Hypermotor seizure
Hypermotor seizures (HMSs) consist of complex movements involving proximal segments of the limbs and trunk that appear violent and inappropriate for the situation.
Hypermotor seizures are most often reported from the frontal lobe but may also have temporal, parietal, or insular origin.
Arain et al., noted a higher proportion of patients with temporal lobe epilepsy in our surgical cohort who had hypermotor seizures. They evaluated the anatomic localization and surgical outcome in patient with refractory hypermotor seizures who had epilepsy surgery.
Case series
Arain et al, identified twenty three patients with refractory hypermotor seizures from the epilepsy surgery database. They analyzed demographics, presurgical evaluation including semiology, MRI, PET scan, interictal/ictal scalp video-EEG, intracranial recording, and surgical outcomes. We evaluated preoperative variables as predictors of outcome.

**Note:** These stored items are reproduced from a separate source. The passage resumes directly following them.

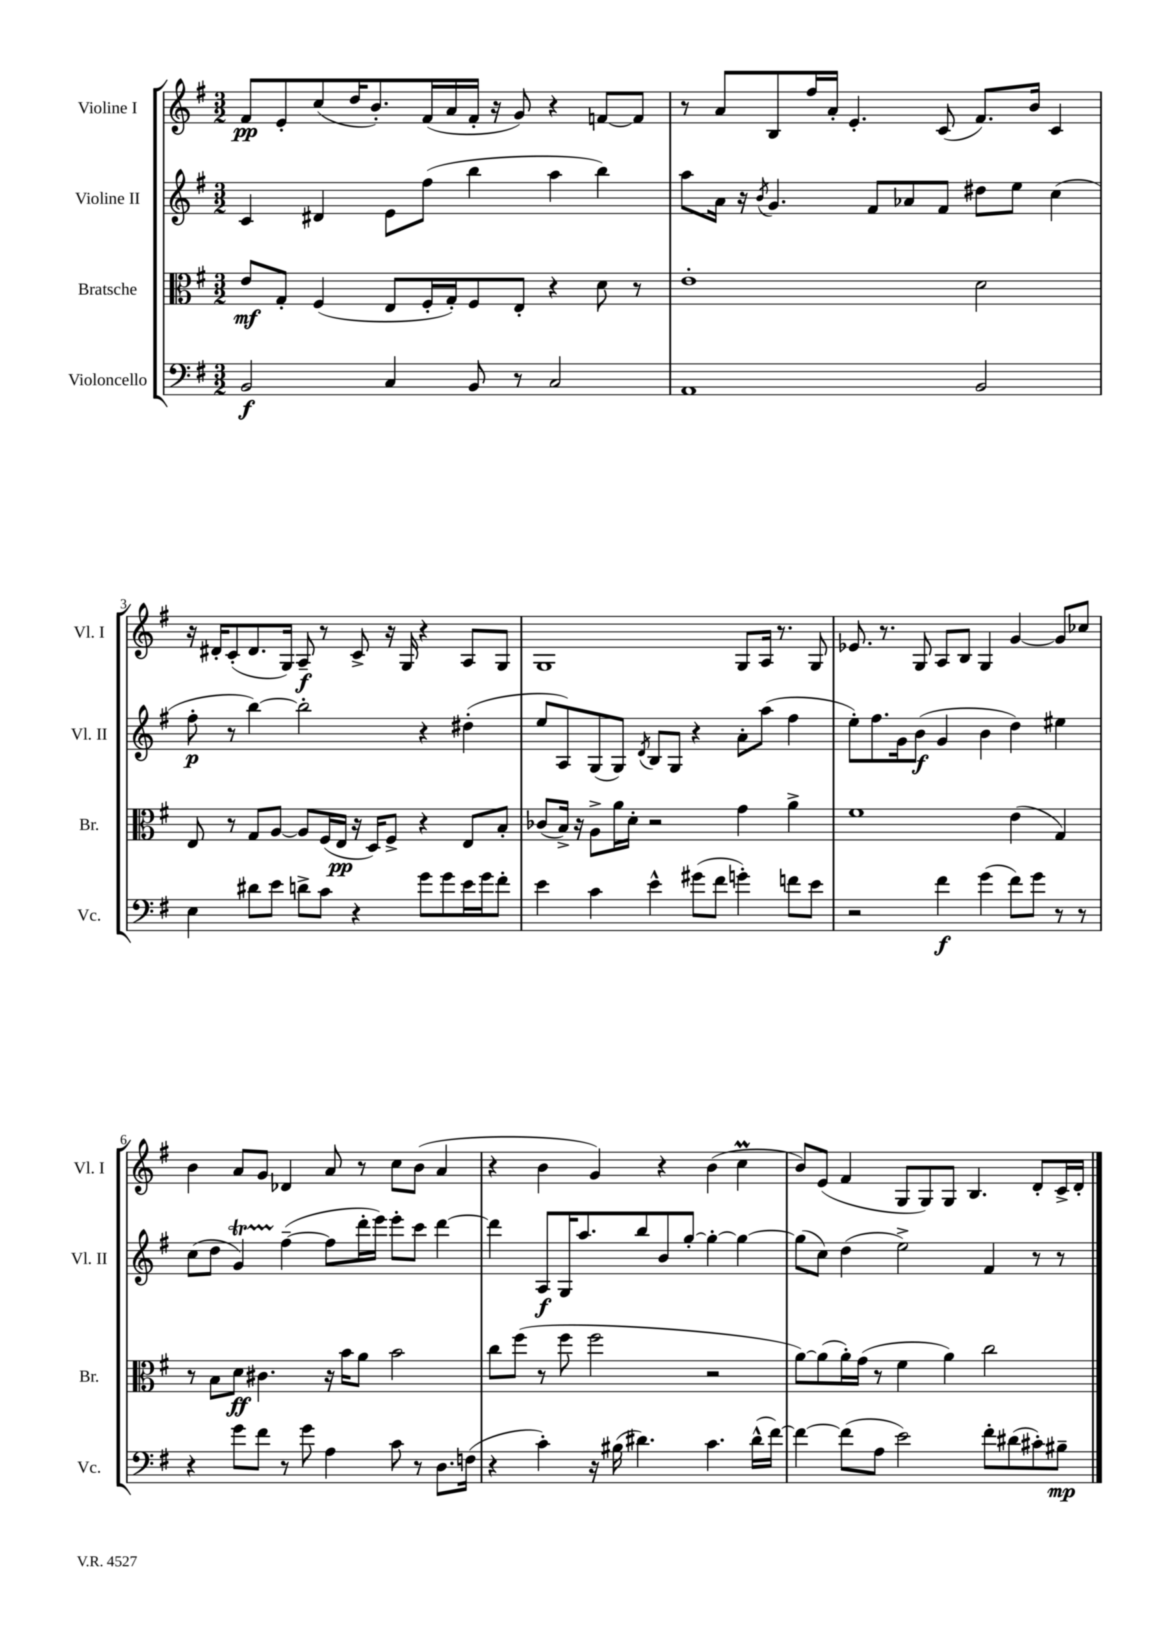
<<
\new StaffGroup <<
\new Staff = "s0" \with { instrumentName = "Violine I" shortInstrumentName = "Vl. I" } {
    \clef treble \key g \major \numericTimeSignature \time 3/2
    fis'8\pp e'8-. c''8( d''16 b'8.-.) fis'16( a'16 fis'16-. r16 g'8) r4 f'8~ f'8 |
    r8 a'8 b8 fis''16 a'16-. e'4.-. c'8( fis'8.) b'16 c'4 |
    r16 dis'16-. c'8-.( dis'8. g16) a8--\f r8 c'8-> r16 g16 r4 a8 g8 |
    g1 g8 a16 r8. g8 |
    ees'8. r8. g8 a8 b8 g4 g'4~ g'8 ces''8 |
    b'4 a'8 g'8 des'4 a'8 r8 c''8 b'8( a'4 |
    r4 b'4 g'4) r4 b'4( c''4\prall |
    b'8) e'8( fis'4 g8 g8) g8 b4. d'8-. c'16-> d'16-. \bar "|." |
}
\new Staff = "s1" \with { instrumentName = "Violine II" shortInstrumentName = "Vl. II" } {
    \clef treble \key g \major \numericTimeSignature \time 3/2
    c'4 dis'4 e'8 fis''8( b''4 a''4 b''4) |
    a''8 a'16 r16 \acciaccatura { b'8 } g'4. fis'8 aes'8 fis'8 dis''8 e''8 c''4( |
    fis''8-.\p r8 b''4~) b''2-. r4 dis''4-.( |
    e''8 a8) g8( g8) \acciaccatura { d'8 } b8 g8 r4 a'8-. a''8( fis''4 |
    e''8-.) fis''8. g'16 b'8\f( g'4 b'4 d''4) eis''4 |
    c''8( d''8 g'4\startTrillSpan) fis''4~--\stopTrillSpan( fis''8 d'''16-. e'''16) e'''8-. c'''8 d'''4~ |
    d'''4 a8\f g16 a''8. b''8 b'8 g''8~-. g''4~-. g''4~ |
    g''8( c''8) d''4( e''2->) fis'4 r8 r8 \bar "|." |
}
\new Staff = "s2" \with { instrumentName = "Bratsche" shortInstrumentName = "Br." } {
    \clef alto \key g \major \numericTimeSignature \time 3/2
    e'8\mf g8-. fis4( e8 fis16-. g16-.) fis8 e8-. r4 d'8 r8 |
    e'1-. d'2 |
    e8 r8 g8 a8~ a8 fis16( e16\pp r16 d16) fis8-> r4 e8 b8-. |
    ces'8( b16->) r16 a8-> a'16 d'16-. r2 g'4 a'4-> |
    fis'1 e'4( g4) |
    r8 b8 d'8\ff cis'4. r16 b'16 a'8 b'2 |
    c''8 fis''8( r8 fis''8 fis''2 r2 |
    a'8~) a'8( a'16-.) g'16( r8 fis'4 a'4) c''2 \bar "|." |
}
\new Staff = "s3" \with { instrumentName = "Violoncello" shortInstrumentName = "Vc." } {
    \clef bass \key g \major \numericTimeSignature \time 3/2
    b,2\f c4 b,8 r8 c2 |
    a,1 b,2 |
    e4 dis'8 e'8 d'8-> c'8 r4 g'8 g'8 e'16 g'16 fis'8-. |
    e'4 c'4 e'4-^ gis'8( fis'8 g'4-.) f'8 e'8 |
    r2 fis'4\f g'4( fis'8) g'8 r8 r8 |
    r4 g'8 fis'8 r8 g'8 a4 c'8 r8 d8. f16( |
    r4 c'4-.) r16 bis16( dis'4.) c'4. dis'16-^( fis'16~) |
    fis'4~ fis'8( a8 e'2) fis'8-. dis'8( cis'8-.) bis8--\mp \bar "|." |
}
>>
>>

Most patients (65%) had normal brain MRI. Intracranial EEG was required in 20 patients (86.9%). Based on the presurgical evaluation, the resection was anterior temporal in fourteen patients, orbitofrontal in four patients, cingulate in four patients, and temporoparietal in one patient. The median duration of follow-up after surgery was 76.4months. Fourteen patients (60%) had been seizure free at the last follow up while 3 patients had rare disabling seizures.

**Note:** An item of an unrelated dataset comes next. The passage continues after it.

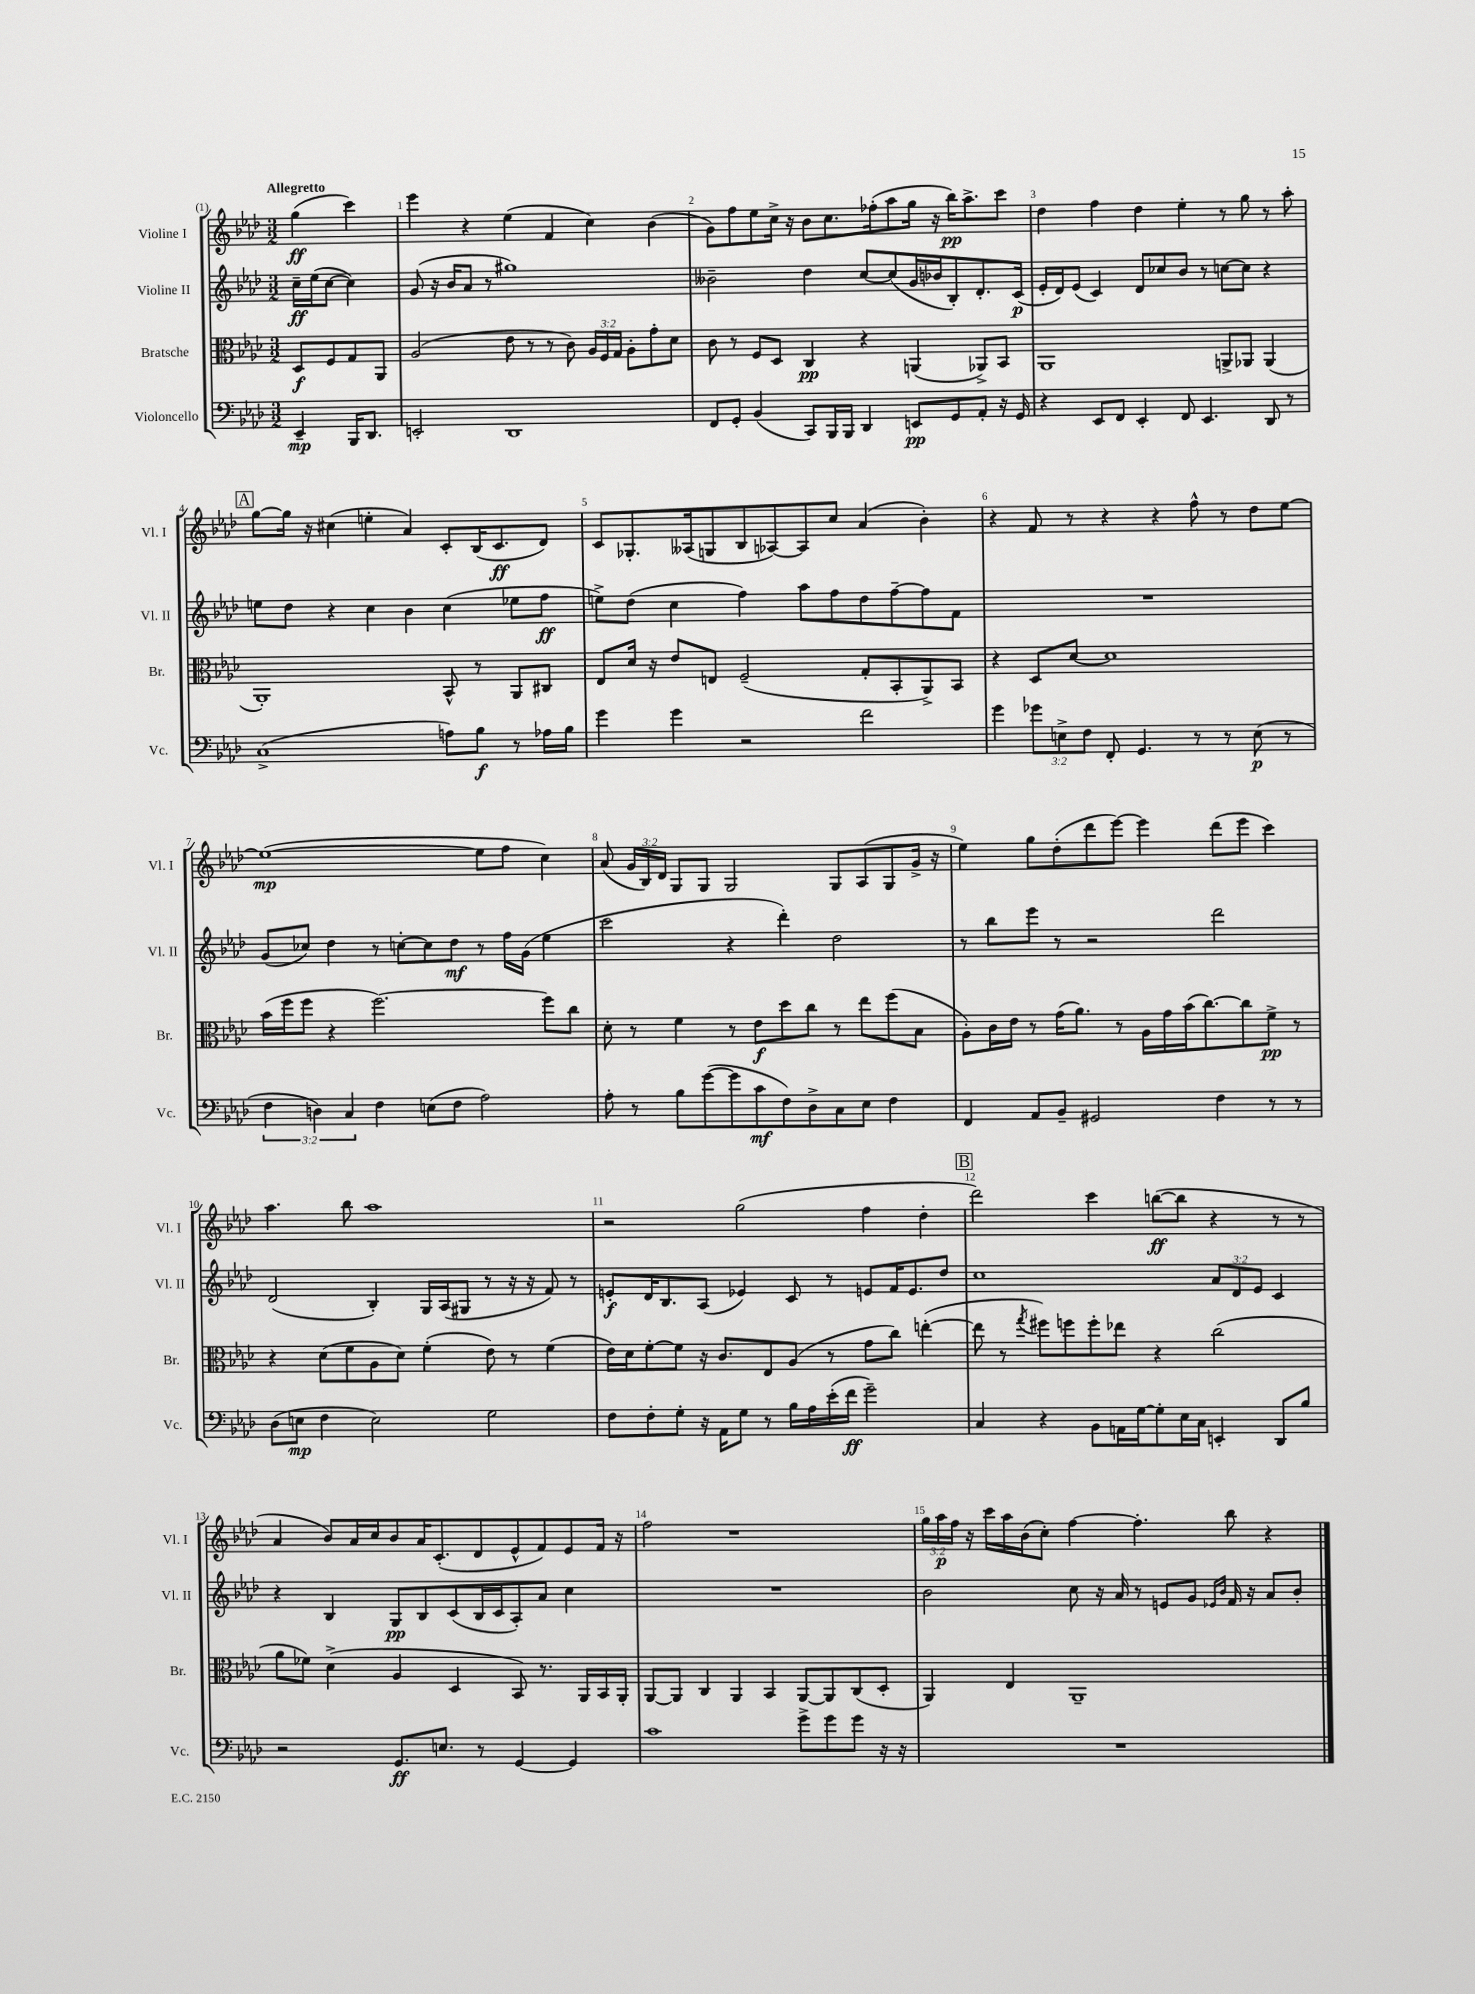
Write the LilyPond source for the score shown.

Hypermotor seizures often originated from the temporal lobe in this series of patients who had epilepsy surgery. This large proportion of temporal lobe epilepsy may be the result of a selection bias, due to easier localization and expected better outcome in temporal lobe epilepsy. With extensive presurgical evaluation, including intracranial EEG when needed, seizure freedom can be expected in the majority of patients 1).